Consider a thin spherical shell of uniformly density of mass $M$ and radius $R$:

Say the shell has acquired a mass $m$ and further a mass $dM$ is be added

$dW = Vdm = \frac{Gm dm}{R}$ or $W = -{\int }_0^M\frac{Gmdm}{R}$

$=-\frac{G{M}^2}{2R }= self energy =U$

Say $F$is now the attractive force per unit area . If the shell expands from $R$ to $R +dR$ then work done by attractive force is $-F \times 4{\mathrm{\pi R}}^2\mathrm{dR}$ since this is the work done by gravitational field, this may be equal to reduction in gravitational potential energy.

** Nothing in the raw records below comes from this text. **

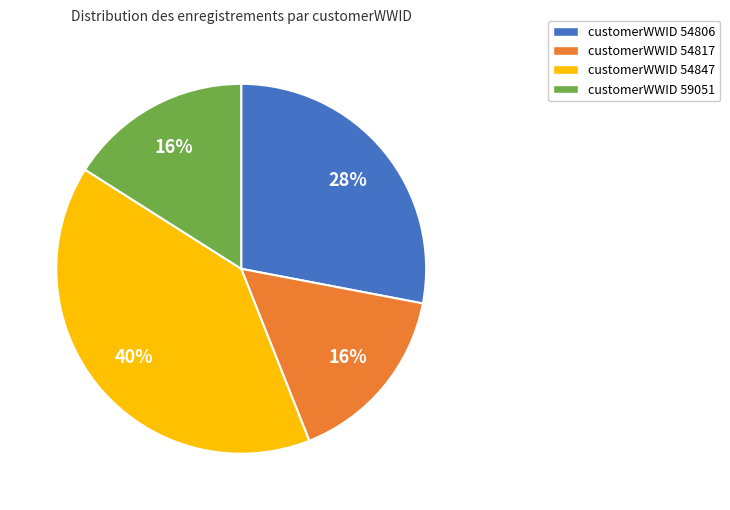

True or false: customerWWID 54817 accounts for 6% of the total.

False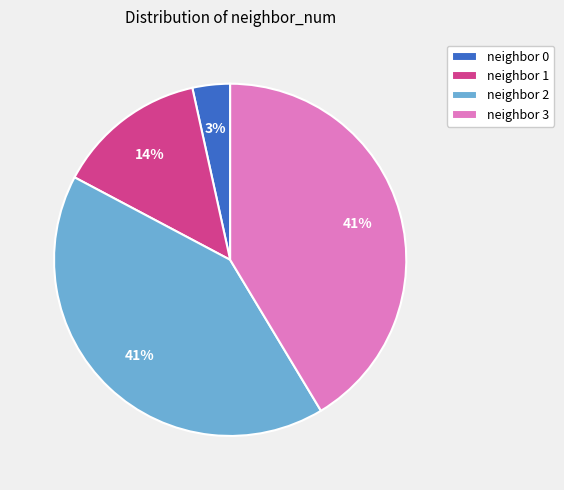

Is there a majority slice in this chart?

No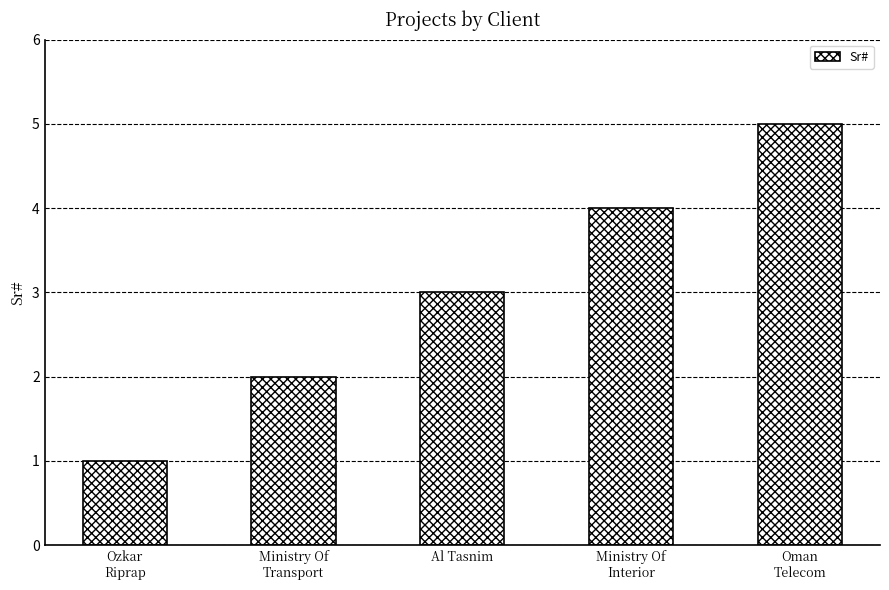

What is the difference between the maximum and minimum values?

4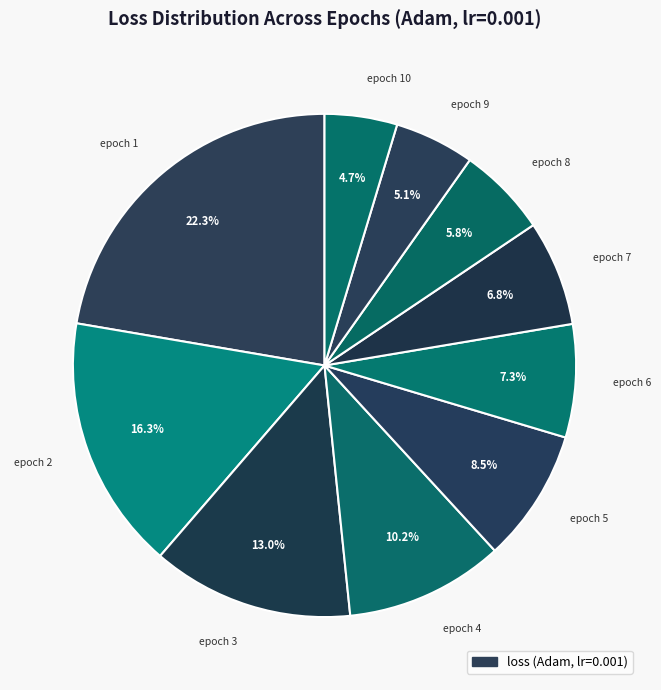

How many segments does this pie chart have?

10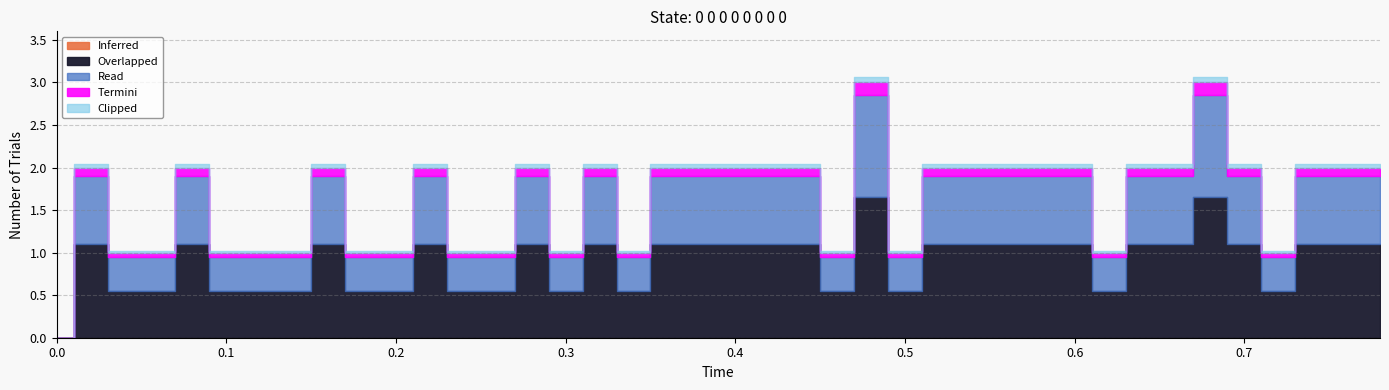

What is the maximum value shown in the chart?

3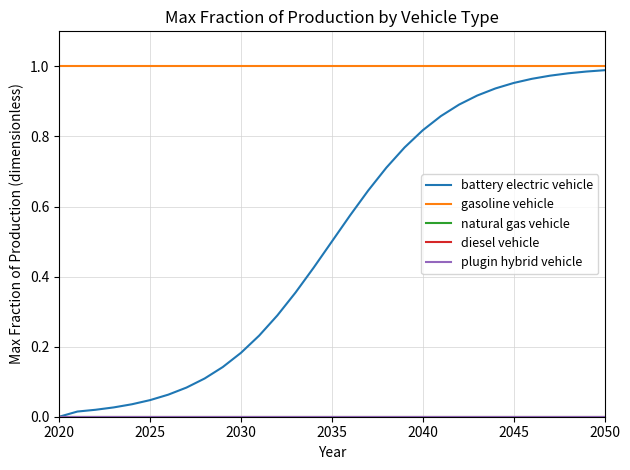

At which label is diesel vehicle closest to 0?

2020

or ,$4{\mathrm{\pi R}}^2\mathrm{FdR} =\mathrm{dU}$or $F = -\frac{1}{4{\mathrm{\pi R}}^2}\frac{dU}{dR} = \frac{G{M}^2}{8{\mathrm{\pi R}}^4}$

Now total force experienced by one hemisphere 

$= F \times {\mathrm{\pi R}}^2$(vector addition adds only components perpendicular to the equation plane)

$\Rightarrow$Net gravitational force $F_G = \frac{G{M}^2}{8R^2}$